Rework the data flow between logstash and cirrus elasticsearch cluster for ApiFeatureUsage
Closed, ResolvedPublic

Description

The current flow for ApiFeatureUsage is that usage logs are collected via logstash, which has an output to the cirrus elasticsearch clusters. This causes multiple issues:

  • synchronous flow: if the cirrus cluster is down for maintenance (or crashed) logstash pipeline will stall (see T176335)
  • strong coupling: logstash and the cirrus cluster need to run compatible versions of logstash / elasticsearch, which can be problematic during upgrades

We should rework this data flow, probably using kafka, which would take care of both those issues.

Event Timeline

A couple random thoughts:

  • This could potentially be a part of T185233?
  • Another potentially related component could be mjolnir-bulk-daemon which is used today to take bulk updates from kafka and update the wiki indices
  • Alternatively ApiFeatureUsage could have it's own logstash instance running in ganetti which would reduce the coupling between the logging services and the cirrus services, but adds complications to puppet to handle multiple versions.

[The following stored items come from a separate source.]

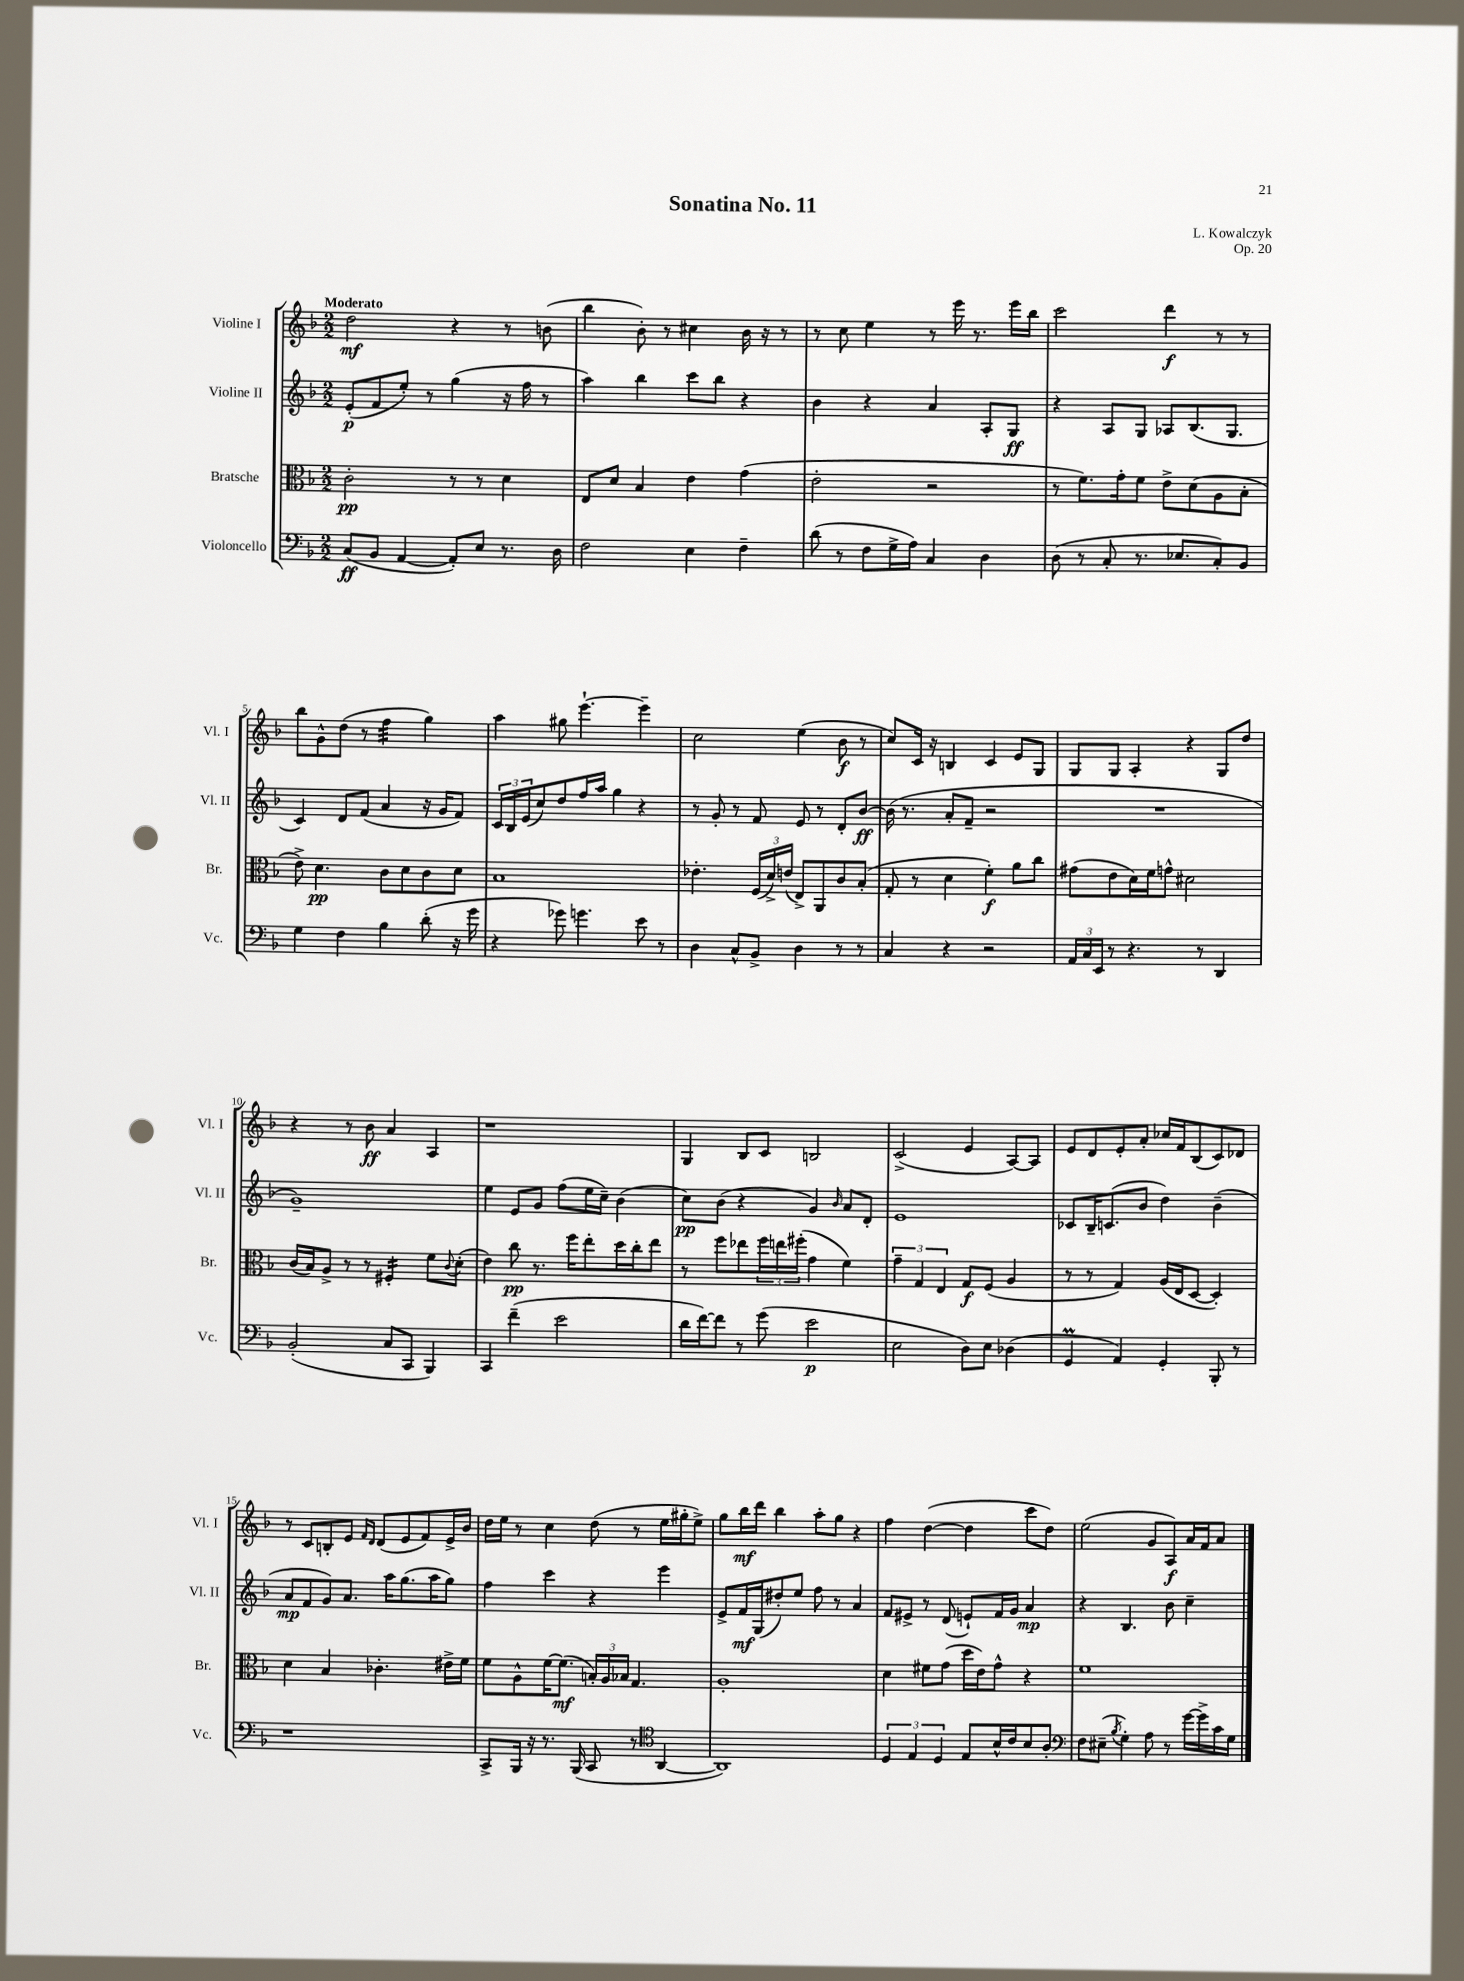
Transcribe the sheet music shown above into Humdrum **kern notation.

**kern	**kern	**kern	**kern
*staff4	*staff3	*staff2	*staff1
*clefF4	*clefC3	*clefG2	*clefG2
*k[b-]	*k[b-]	*k[b-]	*k[b-]
*M2/2	*M2/2	*M2/2	*M2/2
(8C	2c'	(8e'	2dd
8BB-	.	8f	.
[4AA	.	8ee')	.
.	.	8r	.
8AA'])	8r	(4gg	4r
8E	8r	.	.
8.r	4d	16r	8r
.	.	16ff	.
.	.	8r	(8b
16D	.	.	.
=	=	=	=
2F	8E	4aa)	4bb-
.	8d	.	.
.	4B-	4bb-	8b-')
.	.	.	8r
4E	4e	8ccc	4cc#
.	.	8bb-	.
4F~	(4g	4r	16b-
.	.	.	16r
.	.	.	8r
=	=	=	=
(8d	2e'	4b-	8r
8r	.	.	8cc
8F	.	4r	4ee
16G^	.	.	.
16A)	.	.	.
4C	2r	4a	8r
.	.	.	16eee
.	.	.	8.r
4D	.	8A'	.
.	.	8G	16eee
.	.	.	16bb-
=	=	=	=
(8D	8r	4r	2ccc
8r	8.f)	.	.
8C'	.	8A	.
.	16g'	.	.
8.r	8f	8G	.
.	8e^	8A-	4ddd
8.E-	.	.	.
.	(8d	(8.B-	.
8C')	8A	.	8r
.	.	8.G	.
8BB-	8B-'	.	8r
=	=	=	=
4G	8e^)	4c)	8bb-
.	4.d	.	8g^^
4F	.	8d	(8dd
.	.	(8f	8r
4B-	8c	4a	4ff
.	8d	.	.
(8d'	8c	16r	4gg)
.	.	16g	.
16r	8d	8f)	.
16g	.	.	.
=	=	=	=
4r	1B-	24c	4aa
.	.	24B-	.
.	.	(24e	.
.	.	8cc)	.
8g-)	.	8dd	8gg#
4.g	.	16ff	[4.eee`
.	.	16aa	.
.	.	4gg	.
8e	.	4r	4eee~]
8r	.	.	.
=	=	=	=
4D	4.e-'	8r	2cc
.	.	8g'	.
8C^^	.	8r	.
8BB-^	(24F	8f	.
.	24d^)	.	.
.	(24e	.	.
4D	8E^)	8e	(4ee
.	8AA	8r	.
8r	8c	8d'	8b-
8r	(8B-'	[8b-	8r
=	=	=	=
4C	8G'	(16b-]	8cc)
.	.	8.r	.
.	8r	.	16c
.	.	.	16r
4r	4d	8a'	4B
.	.	8f~	.
2r	4f')	2r	4c
.	8a	.	8e
.	8cc	.	8G
=	=	=	=
24AA	(8g#	1r	8G
24C	.	.	.
24EE	.	.	.
8r	8e	.	8G
4.r	16d)	.	4A'
.	16f	.	.
.	8g^^	.	.
.	2d#	.	4r
8r	.	.	.
4DD	.	.	8G
.	.	.	8dd
=	=	=	=
(2BB-'	(16c	1g~)	4r
.	16B-)	.	.
.	8A^	.	.
.	8r	.	8r
.	8r	.	8b-
8C	4F#'	.	4a
8CC	.	.	.
4BBB-)	8f	.	4A
.	8qqc	.	.
.	(8d'	.	.
=	=	=	=
4CC	4e)	4ee	1r
(4f~	8cc	8e	.
.	8.r	8g	.
2e	.	(8ff	.
.	16ff	.	.
.	8ee'	16ee	.
.	.	16cc~)	.
.	16dd	(4b-	.
.	16cc'	.	.
.	8ee	.	.
=	=	=	=
16d	8r	8cc)	4G
[16f)	.	.	.
8f]	8ff	(8b-	.
8r	8ee-	4r	8B-
(8g	24ff	.	8c
.	24ee	.	.
.	(24ff#'	.	.
2e	4g	4g)	2B
.	.	16qqb-	.
.	4f)	8a	.
.	.	8d'	.
=	=	=	=
2E	6g~	1e	(2c^
.	6G	.	.
.	6E	.	.
8D)	8G	.	4e
8E	(8F	.	.
(4D-	4A	.	[8A)
.	.	.	8A]
=	=	=	=
4GG	8r	8c-	8e
.	8r	16B-~	8d
.	.	(8.c	.
4AA)	4G)	.	8e'
.	.	8b-	8a'
4GG'	(16A	4dd)	16cc-
.	16E	.	16f
.	[8D	.	(8B-
8BBB-'	4D'])	(4b-~	8c)
8r	.	.	8d-
=	=	=	=
1r	4d	8a	8r
.	.	8f	8c
.	4B-	8g)	8B'
.	.	8.a	8e
.	.	.	16qqf
.	.	.	16qqd
.	4.c-'	.	(8d
.	.	16aa	.
.	.	(8.gg	8e
.	.	.	8f)
.	.	16aa	.
.	16e#^	8gg)	16e^
.	16f	.	16b-
=	=	=	=
8CC^	8f	4ff	16dd
.	.	.	16ee
16BBB-	8A^^	.	8r
16r	.	.	.
8.r	[16f	4ccc	4cc
.	(8.f]	.	.
(16BBB-	.	.	.
8CC	24B')	4r	(8dd
.	24A	.	.
.	24B-	.	.
8r	4.G	.	8r
*clefC4	*	*	*
[4AA	.	4eee	16ee
.	.	.	16gg#'
.	.	.	8ee^)
=	=	=	=
1AA])	1A'	8e^	8gg
.	.	16f	16bb-
.	.	(16G	16ddd
.	.	8dd#')	4bb-
.	.	8ee	.
.	.	8ff	8aa'
.	.	8r	8gg
.	.	4a	4r
=	=	=	=
6D	4d	8f	4ff
.	.	8e#^	.
6E	.	.	.
.	8f#	8r	([4dd
6D	.	.	.
.	(8g	(8d	.
8E	16dd	8e`)	4dd]
.	16e)	.	.
16B-^^	8g^^	16f	.
16c	.	16g	.
8B-	4r	4a	8ccc
8A'	.	.	8dd)
=	=	=	=
*clefF4	*	*	*
8F	1f	4r	(2ee
(8E#~	.	.	.
8qB-	.	.	.
4G')	.	4.B-	.
8A	.	.	8g
8r	.	8b-	8A)
[16g	.	4cc~	16a
16g^]	.	.	16f
16c	.	.	8a
16G	.	.	.
==	==	==	==
*-	*-	*-	*-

@Gehel, @EBernhardson mentioned that our new Elasticsearch cluster version doesn't have the same issue with data replication when upgrading the cluster, which means that stopping writes might be less important in the next upgrade.

I think specifically the updates are around this ticket, https://phabricator.wikimedia.org/T235833

Tabling this for now as it's not urgent

Adding kafka between logstash and cirrus search seems to be the easy solution that solves our biggest concerns.

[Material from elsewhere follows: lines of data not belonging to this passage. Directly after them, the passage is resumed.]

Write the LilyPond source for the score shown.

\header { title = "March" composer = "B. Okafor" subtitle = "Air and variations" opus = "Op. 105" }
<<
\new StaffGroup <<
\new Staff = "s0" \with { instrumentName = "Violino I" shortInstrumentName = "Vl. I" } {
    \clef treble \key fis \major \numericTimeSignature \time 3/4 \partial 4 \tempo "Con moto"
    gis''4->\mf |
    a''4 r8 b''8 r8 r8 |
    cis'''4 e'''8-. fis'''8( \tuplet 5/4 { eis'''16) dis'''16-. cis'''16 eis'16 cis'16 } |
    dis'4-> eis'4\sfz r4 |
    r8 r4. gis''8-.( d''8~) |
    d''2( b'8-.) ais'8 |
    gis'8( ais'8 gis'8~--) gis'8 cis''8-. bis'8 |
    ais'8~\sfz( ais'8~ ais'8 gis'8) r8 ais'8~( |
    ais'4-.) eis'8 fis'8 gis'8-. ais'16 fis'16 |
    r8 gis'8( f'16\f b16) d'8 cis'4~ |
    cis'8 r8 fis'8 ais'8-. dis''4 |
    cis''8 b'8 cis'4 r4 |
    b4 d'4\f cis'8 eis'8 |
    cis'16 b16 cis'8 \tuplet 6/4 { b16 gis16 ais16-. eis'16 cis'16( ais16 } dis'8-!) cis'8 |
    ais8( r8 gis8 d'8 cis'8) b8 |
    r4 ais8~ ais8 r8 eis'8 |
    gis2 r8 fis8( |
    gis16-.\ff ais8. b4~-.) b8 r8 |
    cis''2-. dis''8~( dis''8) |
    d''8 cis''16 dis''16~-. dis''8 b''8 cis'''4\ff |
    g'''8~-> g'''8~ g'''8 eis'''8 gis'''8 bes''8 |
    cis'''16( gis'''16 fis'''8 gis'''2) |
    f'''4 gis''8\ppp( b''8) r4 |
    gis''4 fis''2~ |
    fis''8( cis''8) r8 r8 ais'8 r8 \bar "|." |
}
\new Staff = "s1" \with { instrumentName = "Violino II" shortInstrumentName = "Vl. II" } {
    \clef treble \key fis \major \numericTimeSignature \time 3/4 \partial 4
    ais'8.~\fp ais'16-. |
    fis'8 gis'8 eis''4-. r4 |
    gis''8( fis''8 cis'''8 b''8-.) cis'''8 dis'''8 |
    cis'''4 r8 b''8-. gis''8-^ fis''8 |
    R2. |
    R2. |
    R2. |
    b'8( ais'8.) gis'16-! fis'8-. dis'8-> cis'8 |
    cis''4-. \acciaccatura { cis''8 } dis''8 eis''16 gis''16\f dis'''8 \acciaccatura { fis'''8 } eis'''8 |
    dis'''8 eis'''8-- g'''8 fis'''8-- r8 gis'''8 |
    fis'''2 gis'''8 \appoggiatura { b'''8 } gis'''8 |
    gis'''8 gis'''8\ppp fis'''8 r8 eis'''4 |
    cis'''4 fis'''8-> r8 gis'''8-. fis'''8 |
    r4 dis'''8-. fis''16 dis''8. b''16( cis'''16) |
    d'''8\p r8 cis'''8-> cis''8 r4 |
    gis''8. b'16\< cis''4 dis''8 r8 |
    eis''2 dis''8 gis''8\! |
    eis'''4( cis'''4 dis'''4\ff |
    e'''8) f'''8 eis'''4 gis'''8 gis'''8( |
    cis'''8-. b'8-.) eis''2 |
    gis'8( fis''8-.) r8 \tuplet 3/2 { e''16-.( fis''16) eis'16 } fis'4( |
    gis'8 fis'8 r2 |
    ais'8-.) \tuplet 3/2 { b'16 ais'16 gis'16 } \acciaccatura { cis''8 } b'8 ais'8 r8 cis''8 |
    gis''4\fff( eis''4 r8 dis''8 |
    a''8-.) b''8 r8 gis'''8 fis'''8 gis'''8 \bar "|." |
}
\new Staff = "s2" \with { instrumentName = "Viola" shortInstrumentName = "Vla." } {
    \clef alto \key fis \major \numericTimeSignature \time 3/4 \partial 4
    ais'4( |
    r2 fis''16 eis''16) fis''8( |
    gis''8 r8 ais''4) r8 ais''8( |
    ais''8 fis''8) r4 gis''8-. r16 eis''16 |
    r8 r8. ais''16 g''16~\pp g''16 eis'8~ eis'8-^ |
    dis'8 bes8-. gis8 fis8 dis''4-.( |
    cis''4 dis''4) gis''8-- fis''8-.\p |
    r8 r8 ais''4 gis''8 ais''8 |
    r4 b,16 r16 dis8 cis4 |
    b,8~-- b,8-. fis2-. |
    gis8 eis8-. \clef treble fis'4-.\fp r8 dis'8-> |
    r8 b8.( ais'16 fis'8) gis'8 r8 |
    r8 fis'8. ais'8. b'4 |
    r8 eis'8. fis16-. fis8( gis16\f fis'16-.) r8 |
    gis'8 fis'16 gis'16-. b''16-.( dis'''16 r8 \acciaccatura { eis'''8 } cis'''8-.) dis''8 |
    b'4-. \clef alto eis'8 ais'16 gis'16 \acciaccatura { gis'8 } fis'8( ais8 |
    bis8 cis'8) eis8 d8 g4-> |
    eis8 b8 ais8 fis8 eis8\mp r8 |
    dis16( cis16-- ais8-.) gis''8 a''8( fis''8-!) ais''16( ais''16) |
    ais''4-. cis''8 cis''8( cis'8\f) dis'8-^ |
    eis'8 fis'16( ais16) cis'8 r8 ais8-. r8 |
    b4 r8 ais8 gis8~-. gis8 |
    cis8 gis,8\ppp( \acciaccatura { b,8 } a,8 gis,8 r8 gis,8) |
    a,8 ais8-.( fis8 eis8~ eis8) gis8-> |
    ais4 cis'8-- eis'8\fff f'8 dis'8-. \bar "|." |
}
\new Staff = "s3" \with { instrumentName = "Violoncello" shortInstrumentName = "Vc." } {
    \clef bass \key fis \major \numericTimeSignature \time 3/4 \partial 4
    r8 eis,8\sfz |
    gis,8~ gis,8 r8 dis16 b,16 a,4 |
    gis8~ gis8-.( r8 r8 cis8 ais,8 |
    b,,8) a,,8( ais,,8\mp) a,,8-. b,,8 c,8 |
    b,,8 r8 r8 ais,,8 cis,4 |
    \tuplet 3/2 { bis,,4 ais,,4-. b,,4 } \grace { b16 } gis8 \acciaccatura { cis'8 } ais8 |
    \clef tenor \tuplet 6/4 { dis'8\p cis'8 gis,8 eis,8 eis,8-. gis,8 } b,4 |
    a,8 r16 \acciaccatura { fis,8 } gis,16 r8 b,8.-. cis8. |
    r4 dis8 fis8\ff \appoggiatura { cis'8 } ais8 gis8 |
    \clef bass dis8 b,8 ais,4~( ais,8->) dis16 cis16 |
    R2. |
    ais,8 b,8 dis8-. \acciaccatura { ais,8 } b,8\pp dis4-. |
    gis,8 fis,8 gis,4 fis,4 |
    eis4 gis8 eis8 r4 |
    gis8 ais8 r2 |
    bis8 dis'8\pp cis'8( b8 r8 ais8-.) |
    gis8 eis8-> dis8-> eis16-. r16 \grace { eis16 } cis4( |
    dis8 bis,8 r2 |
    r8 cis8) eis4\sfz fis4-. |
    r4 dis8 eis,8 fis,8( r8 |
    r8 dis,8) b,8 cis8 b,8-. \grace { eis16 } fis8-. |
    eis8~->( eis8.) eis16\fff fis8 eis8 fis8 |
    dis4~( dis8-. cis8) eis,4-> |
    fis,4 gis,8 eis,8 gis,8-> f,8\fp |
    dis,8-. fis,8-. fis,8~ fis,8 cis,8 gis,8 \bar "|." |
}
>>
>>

We discussed this and we think sticking kafka between logstash and elasticsearch will help improve the synchronous flow and thus will give us a good value:effort tradeoff.

In the future we could look into cutting the logstash dependency entirely by having the analytics cluster parse web request logs to achieve the same effect, but for now let's have the scope of this ticket be just sticking kafka in there.

I think this was accomplished in T297239 by moving apifeatureusage logstash to a host separate from the main logging pipeline. Do you agree?

EBernhardson claimed this task.

I think this was accomplished in T297239 by moving apifeatureusage logstash to a host separate from the main logging pipeline. Do you agree?

Of the two items listed in the ticket, this resolves the synchronous flow issue but doesn't do anything about the strong coupling. Elastic has been quite good about not changing the bulk update api's though and the strong coupling doesn't seem as big of an issue as it has been in the past. Can probably call this complete.